Dr Brunilda Nazario verified that flavourful, low-calorie drinks are worth enjoying when you have type 2 diabetes. One such example is a cold brew that you typically enjoy hot. It is cold tea, which you can add a cinnamon stick to, hence the brown tinge in the water. Dietician Jullian Kuala agrees, who said tea has been associated with a variety of health benefits due to its “powerful plant compounds”.
“For people with diabetes, tight blood sugar regulation is critical, and choosing beverages that optimise healthy blood sugar control is key,” said Kuala.
“Opting for calorie-free or very low-calorie beverages, like unsweetened tea, over sugary beverages like soda and sweetened coffee drinks is an excellent way to optimise diabetic control.
“Plus, some tea varieties contain plant compounds that fight cellular damage and reduce inflammation and blood sugar levels, making them a great choice for people with diabetes.”
Kuala referenced a research study conducted by scientists at Zhejiang University, China.
The researchers noted that the “chronic endocrine disease” (i.e. diabetes) results from “insulin secretory defect or insulin resistance”.
On the research paper, tea was described to contain “abundant polyphenols” that “showed anti-diabetic activity”.
However, it must be noted that such anti-diabetic effects have been contradictory against other research studies.

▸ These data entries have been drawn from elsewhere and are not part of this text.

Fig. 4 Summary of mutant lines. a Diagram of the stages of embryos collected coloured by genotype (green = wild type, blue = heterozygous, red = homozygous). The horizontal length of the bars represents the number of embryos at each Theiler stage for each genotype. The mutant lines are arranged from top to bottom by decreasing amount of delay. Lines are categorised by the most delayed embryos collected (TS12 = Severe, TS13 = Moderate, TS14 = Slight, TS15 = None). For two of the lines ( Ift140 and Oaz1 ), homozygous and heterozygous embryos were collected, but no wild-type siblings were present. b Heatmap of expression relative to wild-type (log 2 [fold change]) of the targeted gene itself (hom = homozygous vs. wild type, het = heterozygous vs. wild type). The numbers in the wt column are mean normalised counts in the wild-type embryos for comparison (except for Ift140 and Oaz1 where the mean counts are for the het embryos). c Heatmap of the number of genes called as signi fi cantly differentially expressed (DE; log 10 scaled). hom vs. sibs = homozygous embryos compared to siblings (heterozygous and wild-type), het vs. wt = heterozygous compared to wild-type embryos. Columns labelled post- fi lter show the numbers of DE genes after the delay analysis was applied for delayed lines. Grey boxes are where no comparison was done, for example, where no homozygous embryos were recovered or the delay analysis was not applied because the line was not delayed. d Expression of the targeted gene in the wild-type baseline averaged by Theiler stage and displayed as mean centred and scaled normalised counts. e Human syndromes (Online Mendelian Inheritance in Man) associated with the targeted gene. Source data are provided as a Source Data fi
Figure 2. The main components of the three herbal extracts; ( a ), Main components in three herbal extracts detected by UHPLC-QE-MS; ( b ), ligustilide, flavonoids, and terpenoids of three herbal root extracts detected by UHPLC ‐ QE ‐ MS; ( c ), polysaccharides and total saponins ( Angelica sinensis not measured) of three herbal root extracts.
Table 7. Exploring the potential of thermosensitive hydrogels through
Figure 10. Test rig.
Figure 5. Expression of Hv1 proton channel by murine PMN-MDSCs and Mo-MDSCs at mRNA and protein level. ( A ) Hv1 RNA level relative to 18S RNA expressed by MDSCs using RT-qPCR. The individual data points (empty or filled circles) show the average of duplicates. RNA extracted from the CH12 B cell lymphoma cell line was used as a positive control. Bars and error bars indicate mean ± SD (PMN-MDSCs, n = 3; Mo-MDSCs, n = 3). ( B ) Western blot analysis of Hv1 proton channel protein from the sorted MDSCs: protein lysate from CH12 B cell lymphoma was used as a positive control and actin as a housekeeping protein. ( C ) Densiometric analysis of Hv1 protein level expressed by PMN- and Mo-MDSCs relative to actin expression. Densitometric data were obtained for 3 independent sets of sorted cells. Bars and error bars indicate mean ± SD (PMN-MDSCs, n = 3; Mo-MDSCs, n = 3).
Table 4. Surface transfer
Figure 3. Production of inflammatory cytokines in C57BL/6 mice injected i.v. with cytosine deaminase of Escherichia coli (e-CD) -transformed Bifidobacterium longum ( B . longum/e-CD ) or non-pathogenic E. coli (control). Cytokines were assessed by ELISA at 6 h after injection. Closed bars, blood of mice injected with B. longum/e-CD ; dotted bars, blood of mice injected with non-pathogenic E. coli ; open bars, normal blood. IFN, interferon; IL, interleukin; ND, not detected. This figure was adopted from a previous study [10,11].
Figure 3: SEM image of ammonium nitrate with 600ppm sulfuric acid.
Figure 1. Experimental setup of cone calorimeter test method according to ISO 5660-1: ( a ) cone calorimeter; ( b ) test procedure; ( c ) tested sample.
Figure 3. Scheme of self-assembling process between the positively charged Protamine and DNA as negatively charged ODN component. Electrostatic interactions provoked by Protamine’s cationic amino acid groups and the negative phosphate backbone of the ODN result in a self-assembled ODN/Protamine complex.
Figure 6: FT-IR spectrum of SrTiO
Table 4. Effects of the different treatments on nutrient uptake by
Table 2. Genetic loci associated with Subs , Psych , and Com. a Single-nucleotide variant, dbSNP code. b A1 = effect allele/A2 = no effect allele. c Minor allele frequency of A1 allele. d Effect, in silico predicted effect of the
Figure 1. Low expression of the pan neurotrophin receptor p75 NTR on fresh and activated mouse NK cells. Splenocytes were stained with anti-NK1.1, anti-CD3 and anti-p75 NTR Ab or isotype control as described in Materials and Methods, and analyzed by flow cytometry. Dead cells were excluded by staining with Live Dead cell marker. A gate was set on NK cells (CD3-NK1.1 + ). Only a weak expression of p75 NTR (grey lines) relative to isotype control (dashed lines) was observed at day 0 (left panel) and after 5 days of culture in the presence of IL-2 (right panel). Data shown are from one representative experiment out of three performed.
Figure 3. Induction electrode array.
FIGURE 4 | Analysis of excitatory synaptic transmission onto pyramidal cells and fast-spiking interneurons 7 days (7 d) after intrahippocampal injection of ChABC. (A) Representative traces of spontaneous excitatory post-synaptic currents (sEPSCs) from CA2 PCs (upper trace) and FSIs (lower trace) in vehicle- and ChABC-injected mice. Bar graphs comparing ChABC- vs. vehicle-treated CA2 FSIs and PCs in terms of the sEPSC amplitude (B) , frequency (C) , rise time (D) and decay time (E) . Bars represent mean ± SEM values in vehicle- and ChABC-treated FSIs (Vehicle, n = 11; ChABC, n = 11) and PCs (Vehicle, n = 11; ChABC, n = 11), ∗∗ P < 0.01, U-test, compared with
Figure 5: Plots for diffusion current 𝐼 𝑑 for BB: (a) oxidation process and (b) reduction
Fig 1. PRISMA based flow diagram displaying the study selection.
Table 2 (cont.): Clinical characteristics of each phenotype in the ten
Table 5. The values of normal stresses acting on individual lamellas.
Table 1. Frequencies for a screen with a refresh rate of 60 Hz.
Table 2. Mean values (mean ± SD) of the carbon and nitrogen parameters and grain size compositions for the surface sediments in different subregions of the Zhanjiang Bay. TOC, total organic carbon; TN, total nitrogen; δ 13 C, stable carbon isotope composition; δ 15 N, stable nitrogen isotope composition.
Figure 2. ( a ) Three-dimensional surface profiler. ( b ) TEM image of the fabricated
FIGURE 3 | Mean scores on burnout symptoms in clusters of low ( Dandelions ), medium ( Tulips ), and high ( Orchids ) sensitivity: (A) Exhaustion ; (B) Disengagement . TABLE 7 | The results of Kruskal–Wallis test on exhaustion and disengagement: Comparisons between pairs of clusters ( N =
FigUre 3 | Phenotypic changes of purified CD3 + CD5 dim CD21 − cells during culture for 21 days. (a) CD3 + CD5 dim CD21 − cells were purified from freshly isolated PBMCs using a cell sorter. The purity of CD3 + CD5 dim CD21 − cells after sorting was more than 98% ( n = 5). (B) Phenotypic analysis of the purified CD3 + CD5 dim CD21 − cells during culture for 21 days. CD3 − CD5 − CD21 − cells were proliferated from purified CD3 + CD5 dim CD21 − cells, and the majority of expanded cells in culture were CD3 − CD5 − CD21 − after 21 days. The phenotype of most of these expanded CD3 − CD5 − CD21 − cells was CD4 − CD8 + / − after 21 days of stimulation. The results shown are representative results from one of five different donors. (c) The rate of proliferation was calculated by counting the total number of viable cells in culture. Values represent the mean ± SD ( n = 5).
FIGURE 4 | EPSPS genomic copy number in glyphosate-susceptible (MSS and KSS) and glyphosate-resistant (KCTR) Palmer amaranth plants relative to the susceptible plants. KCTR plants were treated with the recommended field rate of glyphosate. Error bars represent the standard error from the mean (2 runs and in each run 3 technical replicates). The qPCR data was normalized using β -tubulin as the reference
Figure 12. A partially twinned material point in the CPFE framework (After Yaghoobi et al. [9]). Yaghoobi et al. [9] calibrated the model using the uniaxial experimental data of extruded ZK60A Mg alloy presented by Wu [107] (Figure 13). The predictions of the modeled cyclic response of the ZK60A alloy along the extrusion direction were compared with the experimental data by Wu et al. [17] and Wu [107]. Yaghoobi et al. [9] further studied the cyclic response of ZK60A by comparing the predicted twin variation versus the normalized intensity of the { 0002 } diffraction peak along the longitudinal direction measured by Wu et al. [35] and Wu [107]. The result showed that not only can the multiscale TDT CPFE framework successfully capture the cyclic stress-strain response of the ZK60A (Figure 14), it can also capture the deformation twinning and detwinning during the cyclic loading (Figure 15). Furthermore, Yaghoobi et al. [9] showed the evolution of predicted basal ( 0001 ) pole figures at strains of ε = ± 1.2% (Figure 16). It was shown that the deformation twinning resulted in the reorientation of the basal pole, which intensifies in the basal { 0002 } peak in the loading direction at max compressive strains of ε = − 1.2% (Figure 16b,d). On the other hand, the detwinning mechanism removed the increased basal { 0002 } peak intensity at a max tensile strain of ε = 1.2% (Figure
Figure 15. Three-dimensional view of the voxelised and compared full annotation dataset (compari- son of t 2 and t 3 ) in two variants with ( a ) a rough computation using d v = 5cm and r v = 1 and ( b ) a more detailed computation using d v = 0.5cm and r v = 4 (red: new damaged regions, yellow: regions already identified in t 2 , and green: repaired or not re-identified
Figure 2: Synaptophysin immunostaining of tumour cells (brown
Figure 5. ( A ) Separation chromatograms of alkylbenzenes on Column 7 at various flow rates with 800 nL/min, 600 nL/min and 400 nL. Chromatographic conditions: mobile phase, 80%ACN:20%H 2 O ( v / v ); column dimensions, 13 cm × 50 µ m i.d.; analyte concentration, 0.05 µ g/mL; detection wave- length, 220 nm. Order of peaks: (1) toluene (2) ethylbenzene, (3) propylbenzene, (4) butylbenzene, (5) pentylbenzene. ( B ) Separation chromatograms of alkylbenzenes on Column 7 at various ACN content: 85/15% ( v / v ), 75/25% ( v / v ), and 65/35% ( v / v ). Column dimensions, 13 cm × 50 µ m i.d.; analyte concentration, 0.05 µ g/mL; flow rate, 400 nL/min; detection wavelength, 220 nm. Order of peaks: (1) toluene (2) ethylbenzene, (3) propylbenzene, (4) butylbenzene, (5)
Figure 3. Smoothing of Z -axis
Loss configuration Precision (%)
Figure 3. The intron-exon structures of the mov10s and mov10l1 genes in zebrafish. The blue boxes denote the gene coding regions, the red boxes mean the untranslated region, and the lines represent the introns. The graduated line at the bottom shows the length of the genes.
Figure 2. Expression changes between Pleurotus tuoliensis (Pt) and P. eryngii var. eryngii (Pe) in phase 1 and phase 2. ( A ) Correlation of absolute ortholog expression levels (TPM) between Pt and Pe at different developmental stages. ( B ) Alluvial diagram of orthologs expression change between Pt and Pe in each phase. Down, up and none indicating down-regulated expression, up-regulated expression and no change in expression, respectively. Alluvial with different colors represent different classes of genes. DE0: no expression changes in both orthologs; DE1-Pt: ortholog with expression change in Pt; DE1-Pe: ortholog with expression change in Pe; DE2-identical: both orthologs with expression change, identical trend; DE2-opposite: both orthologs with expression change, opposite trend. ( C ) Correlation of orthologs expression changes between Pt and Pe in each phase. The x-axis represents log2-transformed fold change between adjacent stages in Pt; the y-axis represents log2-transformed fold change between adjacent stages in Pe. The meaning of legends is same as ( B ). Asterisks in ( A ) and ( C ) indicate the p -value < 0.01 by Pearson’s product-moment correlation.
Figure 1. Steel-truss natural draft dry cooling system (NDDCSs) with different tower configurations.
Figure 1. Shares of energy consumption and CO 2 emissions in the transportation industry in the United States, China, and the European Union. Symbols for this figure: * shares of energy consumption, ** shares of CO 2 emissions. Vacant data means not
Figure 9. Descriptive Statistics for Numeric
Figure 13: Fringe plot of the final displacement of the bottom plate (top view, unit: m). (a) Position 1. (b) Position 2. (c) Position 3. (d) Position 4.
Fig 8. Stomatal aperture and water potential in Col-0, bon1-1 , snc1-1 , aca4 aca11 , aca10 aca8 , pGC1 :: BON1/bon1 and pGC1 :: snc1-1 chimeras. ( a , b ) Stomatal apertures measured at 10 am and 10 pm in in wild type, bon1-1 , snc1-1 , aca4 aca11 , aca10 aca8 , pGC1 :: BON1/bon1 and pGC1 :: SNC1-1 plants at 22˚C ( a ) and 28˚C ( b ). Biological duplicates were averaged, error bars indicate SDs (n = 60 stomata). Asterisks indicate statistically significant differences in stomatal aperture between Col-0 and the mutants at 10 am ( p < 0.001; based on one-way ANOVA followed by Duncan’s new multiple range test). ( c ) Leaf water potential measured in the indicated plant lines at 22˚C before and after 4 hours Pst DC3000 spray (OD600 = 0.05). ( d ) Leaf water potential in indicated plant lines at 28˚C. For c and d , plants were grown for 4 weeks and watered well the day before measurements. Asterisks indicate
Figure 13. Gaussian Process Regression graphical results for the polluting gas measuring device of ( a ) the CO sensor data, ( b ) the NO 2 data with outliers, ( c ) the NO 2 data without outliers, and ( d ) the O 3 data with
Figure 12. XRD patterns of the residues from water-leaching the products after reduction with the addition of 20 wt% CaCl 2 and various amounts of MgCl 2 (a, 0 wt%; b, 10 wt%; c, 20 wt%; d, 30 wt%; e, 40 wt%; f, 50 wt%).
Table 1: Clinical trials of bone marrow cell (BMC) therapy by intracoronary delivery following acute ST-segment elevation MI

Nonetheless, Kuala highlighted the hydration benefits of drinking tea, which is “essential for every bodily process, including blood sugar regulation”.
“In fact, research shows that dehydration is associated with high blood sugar levels in people with diabetes,” added Kuala.
Some of the most recommended teas include: green, black and hibiscus tea, all the better if a cinnamon stick is added to the drink.
“Cinnamon is a popular spice that has reported anti-diabetic properties,” said Kuala.
Researchers from the School of Forensic and Investigative Sciences and School of Pharmacy and Biomedical Sciences, at the University of Central Lancashire, explained further.
“Cinnamon powder has demonstrated a beneficial effect on postprandial glucose homeostasis in animals and human models,” the scientists reported.
Chemical analysis demonstrated that cinnamon contains high anti-oxidant capacity due to its polyphenols.
The researchers states that there is “evidence” that cinnamon “could be beneficial for controlling glucose metabolism in non-diabetic adults during postprandial period”.
On the back of the research, Kuala added: “More human research is needed before strong conclusions on cinnamon’s effect on blood sugar levels can be made.”
Experts at the NHS revealed the most beneficial ways to help lower blood sugar levels.
This includes drinking “plenty of sugar-free fluids” to keep you hydrated, as well as exercising more often.
“Gentle, regular exercise such as walking can often lower your blood sugar level, particularly if it helps you lose weight,” the NHS elaborated.
It is also helpful to avoid foods that cause blood sugars to spike, such as cakes.